PG County, Baltimore Can Leverage Large Vote Margins in Upcoming Legislative Session


ANNAPOLIS (November 10, 2010)—Prince George's County voters paved Democratic Gov. Martin O'Malley's path to a second term, casting ballots in his favor at an almost 8-to-1 ratio. Baltimore wasn't far behind, backing O'Malley with five votes for every one against.

And they can leverage this support for attention to local issues in the upcoming legislative session.

"The voters got it," said Rushern Baker, the Prince George's county executive-elect. "We needed to be out front, leading the state to return the governor."

The county, where almost two-thirds of residents are African-American, turned out in higher numbers than in 2006 and bolstered O'Malley's previous margin of victory by almost 46,000 votes. In the first match-up between O'Malley and then-Gov.
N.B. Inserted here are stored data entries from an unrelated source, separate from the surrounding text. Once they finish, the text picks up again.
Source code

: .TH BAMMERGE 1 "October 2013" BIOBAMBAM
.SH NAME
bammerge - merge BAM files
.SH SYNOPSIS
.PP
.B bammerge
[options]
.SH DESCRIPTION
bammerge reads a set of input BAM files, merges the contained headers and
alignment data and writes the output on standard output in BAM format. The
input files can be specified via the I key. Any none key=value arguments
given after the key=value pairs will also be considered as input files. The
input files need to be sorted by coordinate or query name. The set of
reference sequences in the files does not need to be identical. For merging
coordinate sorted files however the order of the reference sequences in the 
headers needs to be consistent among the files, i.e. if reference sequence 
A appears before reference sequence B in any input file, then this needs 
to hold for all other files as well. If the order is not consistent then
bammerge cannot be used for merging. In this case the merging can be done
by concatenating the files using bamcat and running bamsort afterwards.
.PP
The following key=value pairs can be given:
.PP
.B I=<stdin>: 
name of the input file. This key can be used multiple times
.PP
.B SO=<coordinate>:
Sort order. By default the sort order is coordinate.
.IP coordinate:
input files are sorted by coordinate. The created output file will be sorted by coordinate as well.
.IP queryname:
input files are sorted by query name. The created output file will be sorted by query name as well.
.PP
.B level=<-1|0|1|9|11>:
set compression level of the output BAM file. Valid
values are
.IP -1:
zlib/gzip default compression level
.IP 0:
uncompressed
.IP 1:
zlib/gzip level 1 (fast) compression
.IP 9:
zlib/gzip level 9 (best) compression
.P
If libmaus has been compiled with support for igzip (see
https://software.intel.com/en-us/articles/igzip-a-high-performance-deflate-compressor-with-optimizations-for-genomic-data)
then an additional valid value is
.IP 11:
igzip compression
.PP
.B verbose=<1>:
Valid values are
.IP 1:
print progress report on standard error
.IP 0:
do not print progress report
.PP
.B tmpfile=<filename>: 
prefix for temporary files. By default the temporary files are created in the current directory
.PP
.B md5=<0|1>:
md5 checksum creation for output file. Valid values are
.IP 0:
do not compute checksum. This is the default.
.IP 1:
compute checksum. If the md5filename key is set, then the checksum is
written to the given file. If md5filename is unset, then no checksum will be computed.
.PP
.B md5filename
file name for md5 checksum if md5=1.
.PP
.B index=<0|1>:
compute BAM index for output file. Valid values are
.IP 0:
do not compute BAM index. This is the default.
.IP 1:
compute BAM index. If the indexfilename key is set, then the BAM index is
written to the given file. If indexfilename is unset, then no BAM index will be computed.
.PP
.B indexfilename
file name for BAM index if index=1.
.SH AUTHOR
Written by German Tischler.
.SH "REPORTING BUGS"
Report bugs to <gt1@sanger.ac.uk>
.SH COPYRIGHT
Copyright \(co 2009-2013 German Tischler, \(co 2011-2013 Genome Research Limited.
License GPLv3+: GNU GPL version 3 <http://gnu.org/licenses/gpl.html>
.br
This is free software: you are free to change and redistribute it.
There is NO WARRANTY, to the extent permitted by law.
Bob Ehrlich four years ago, Prince George's County voted for O'Malley and against Ehrlich at a 3.8-to-1 ratio.

In a year when the country's top Democrat has anemic approval ratings in many states, at least some Marylanders cast their votes in indirect support of President Obama.

"I voted for Gov. Martin O'Malley to help Obama," said Peter Davy, a 26-year-old mechanic from Prince George's County. "I'm concerned because a lot of (Obama's) policies are getting turned down and his approval rating is low."
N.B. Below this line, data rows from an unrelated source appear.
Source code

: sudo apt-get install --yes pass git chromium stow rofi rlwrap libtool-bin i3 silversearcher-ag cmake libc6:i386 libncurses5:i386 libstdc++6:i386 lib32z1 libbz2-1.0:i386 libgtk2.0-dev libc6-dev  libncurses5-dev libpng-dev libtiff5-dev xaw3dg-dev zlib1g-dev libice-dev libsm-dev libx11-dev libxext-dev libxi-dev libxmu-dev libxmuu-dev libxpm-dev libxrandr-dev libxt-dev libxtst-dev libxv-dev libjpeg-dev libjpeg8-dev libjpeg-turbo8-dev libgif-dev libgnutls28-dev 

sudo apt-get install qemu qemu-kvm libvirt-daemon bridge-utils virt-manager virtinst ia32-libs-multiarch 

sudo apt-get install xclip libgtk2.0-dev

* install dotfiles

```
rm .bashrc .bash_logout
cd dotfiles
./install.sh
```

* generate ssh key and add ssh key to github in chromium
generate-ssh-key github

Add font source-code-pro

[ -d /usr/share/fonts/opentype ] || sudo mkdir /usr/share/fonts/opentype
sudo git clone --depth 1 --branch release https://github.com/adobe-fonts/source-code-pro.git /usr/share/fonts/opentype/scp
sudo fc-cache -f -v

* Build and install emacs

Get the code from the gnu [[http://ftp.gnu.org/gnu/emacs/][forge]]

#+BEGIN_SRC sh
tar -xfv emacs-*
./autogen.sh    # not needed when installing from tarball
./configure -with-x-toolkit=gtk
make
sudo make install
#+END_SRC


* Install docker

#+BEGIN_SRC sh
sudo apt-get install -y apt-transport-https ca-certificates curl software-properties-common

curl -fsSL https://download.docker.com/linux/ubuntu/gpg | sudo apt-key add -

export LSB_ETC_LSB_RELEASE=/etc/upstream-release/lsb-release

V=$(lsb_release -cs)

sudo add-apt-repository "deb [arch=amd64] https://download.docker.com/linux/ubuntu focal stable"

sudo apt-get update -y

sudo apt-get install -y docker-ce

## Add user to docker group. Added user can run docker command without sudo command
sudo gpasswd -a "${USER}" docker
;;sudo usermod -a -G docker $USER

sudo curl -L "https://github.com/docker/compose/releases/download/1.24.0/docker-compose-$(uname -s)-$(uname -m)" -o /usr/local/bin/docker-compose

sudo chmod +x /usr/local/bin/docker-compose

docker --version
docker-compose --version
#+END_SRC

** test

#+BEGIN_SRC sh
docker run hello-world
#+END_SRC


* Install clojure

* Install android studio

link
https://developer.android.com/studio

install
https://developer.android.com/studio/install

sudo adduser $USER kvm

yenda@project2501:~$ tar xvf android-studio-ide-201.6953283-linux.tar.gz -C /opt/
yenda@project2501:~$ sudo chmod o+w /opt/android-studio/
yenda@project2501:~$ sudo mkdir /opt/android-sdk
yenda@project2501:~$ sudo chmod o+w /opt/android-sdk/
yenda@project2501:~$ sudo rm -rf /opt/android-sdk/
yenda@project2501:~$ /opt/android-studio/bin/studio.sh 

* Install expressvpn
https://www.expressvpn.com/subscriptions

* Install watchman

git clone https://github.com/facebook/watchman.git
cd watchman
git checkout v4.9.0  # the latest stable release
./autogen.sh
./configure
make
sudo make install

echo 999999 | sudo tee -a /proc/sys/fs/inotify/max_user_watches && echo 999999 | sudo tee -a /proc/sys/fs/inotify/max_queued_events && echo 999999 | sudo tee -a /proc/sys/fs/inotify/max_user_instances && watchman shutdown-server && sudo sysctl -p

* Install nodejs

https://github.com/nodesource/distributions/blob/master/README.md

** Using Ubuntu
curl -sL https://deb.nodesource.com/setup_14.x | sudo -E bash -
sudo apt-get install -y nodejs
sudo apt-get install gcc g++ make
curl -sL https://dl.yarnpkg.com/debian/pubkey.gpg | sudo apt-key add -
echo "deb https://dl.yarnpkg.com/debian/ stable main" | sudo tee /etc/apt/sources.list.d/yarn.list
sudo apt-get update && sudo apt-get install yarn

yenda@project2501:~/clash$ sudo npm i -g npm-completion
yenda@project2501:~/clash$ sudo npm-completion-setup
Pamela Brooks, a 50-year-old postal worker, also voted for O'Malley, saying she wanted to see Democrats do well in last week's election for Obama's sake.
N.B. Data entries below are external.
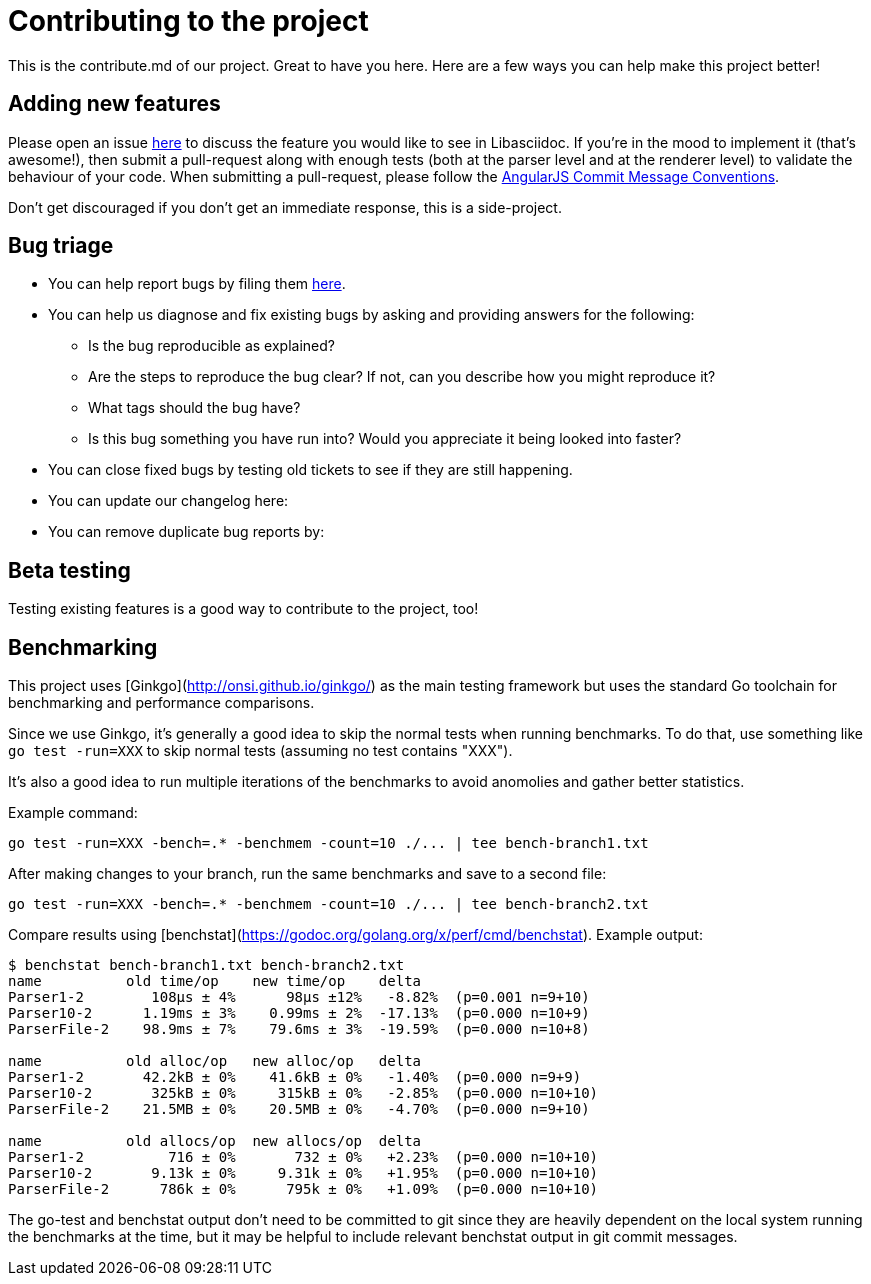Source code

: = Contributing to the project

This is the contribute.md of our project. Great to have you here. Here are a few ways you can help make this project better!

== Adding new features

Please open an issue https://github.com/bytesparadise/libasciidoc/issues[here] to discuss the feature you would like to see in Libasciidoc.
If you're in the mood to implement it (that's awesome!), then submit a pull-request along with enough tests (both at the parser level and at the renderer level) to validate the behaviour of your code.
When submitting a pull-request, please follow the https://gist.github.com/stephenparish/9941e89d80e2bc58a153#commit-message-conventions[AngularJS Commit Message Conventions].

Don’t get discouraged if you don't get an immediate response, this is a side-project.

== Bug triage

* You can help report bugs by filing them https://github.com/bytesparadise/libasciidoc/issues[here].

* You can help us diagnose and fix existing bugs by asking and providing answers for the following:
** Is the bug reproducible as explained?
** Are the steps to reproduce the bug clear? If not, can you describe how you might reproduce it?
** What tags should the bug have?
** Is this bug something you have run into? Would you appreciate it being looked into faster?

* You can close fixed bugs by testing old tickets to see if they are still happening.
* You can update our changelog here:
* You can remove duplicate bug reports by:


== Beta testing

Testing existing features is a good way to contribute to the project, too!


== Benchmarking

This project uses [Ginkgo](http://onsi.github.io/ginkgo/) as the main testing framework but uses the standard Go toolchain for benchmarking and performance comparisons.

Since we use Ginkgo, it's generally a good idea to skip the normal tests when running benchmarks.
To do that, use something like `go test -run=XXX` to skip normal tests (assuming no test contains "XXX").

It's also a good idea to run multiple iterations of the benchmarks to avoid anomolies and gather better statistics.

Example command:

```
go test -run=XXX -bench=.* -benchmem -count=10 ./... | tee bench-branch1.txt
```

After making changes to your branch, run the same benchmarks and save to a second file:

```
go test -run=XXX -bench=.* -benchmem -count=10 ./... | tee bench-branch2.txt
```

Compare results using [benchstat](https://godoc.org/golang.org/x/perf/cmd/benchstat).  Example output:

```
$ benchstat bench-branch1.txt bench-branch2.txt
name          old time/op    new time/op    delta
Parser1-2        108µs ± 4%      98µs ±12%   -8.82%  (p=0.001 n=9+10)
Parser10-2      1.19ms ± 3%    0.99ms ± 2%  -17.13%  (p=0.000 n=10+9)
ParserFile-2    98.9ms ± 7%    79.6ms ± 3%  -19.59%  (p=0.000 n=10+8)

name          old alloc/op   new alloc/op   delta
Parser1-2       42.2kB ± 0%    41.6kB ± 0%   -1.40%  (p=0.000 n=9+9)
Parser10-2       325kB ± 0%     315kB ± 0%   -2.85%  (p=0.000 n=10+10)
ParserFile-2    21.5MB ± 0%    20.5MB ± 0%   -4.70%  (p=0.000 n=9+10)

name          old allocs/op  new allocs/op  delta
Parser1-2          716 ± 0%       732 ± 0%   +2.23%  (p=0.000 n=10+10)
Parser10-2       9.13k ± 0%     9.31k ± 0%   +1.95%  (p=0.000 n=10+10)
ParserFile-2      786k ± 0%      795k ± 0%   +1.09%  (p=0.000 n=10+10)
```

The go-test and benchstat output don't need to be committed to git since they are heavily dependent on the local system running the benchmarks at the time,
but it may be helpful to include relevant benchstat output in git commit messages.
"I think they need to give the president more strength," said Brooks, of Prince George's. "If he had more people working with him he could get his job done."

Perhaps the marked shift can be attributed to Obama's visit to Bowie or former President Clinton's appearance in Baltimore, where O'Malley was mayor for six years.

"The president held his own in Democratic areas where he showed up," said Daniel Palazzolo, a political science professor at the University of Richmond, "but I don't think it was enough."

Nationally, there was no real change in African-American voting habits, he said, and no surge in the percentage of African-Americans backing Democrats.

"There's no question President Obama's presence on the ticket (in 2008) increased the vote share of African-Americans nationwide," Palazzolo said. "It slipped back to the norm this year."

But support in Prince George's, as evidenced by Davy and Brooks, puts the county in a position to lean on O'Malley for attention to specific issues—such as funding for education and Prince George's Hospital Center, and economic development—as the governor drafts priorities for his next term, Baker said.

"We are the area where the growth of the state's going to take place," Baker said. "The election just highlights that for the governor. It highlights the importance of Prince George's County to the economic and political part of the state. We are a major player."

Senate President Mike Miller said areas like Prince George's and Baltimore "were most generous to the governor in terms of support."

State Sen. Verna L. Jones, D-Baltimore, said the city is in a "position of strength" to call O'Malley's attention to its needs, even if it's not a quid pro quo situation.

"He does appreciate Baltimore and the specific issues we face," said Jones, who is a member of the Legislative Black Caucus of Maryland. "He'll do the right thing by Baltimore."

Baltimore legislators will make sure the administration pays attention to education issues, Jones said, particularly the geographic cost of education index that offers additional funding for school systems where educating children is more expensive.

She said the city also needs to see reforms to the correctional system and new jobs for locals as a result of projects like the Red Line, the proposed 14-mile transit line that would run east to west through Baltimore, and the State Center, a proposed urban community in the city's Midtown District.

Capital News Service's Stacy Jones contributed to this report.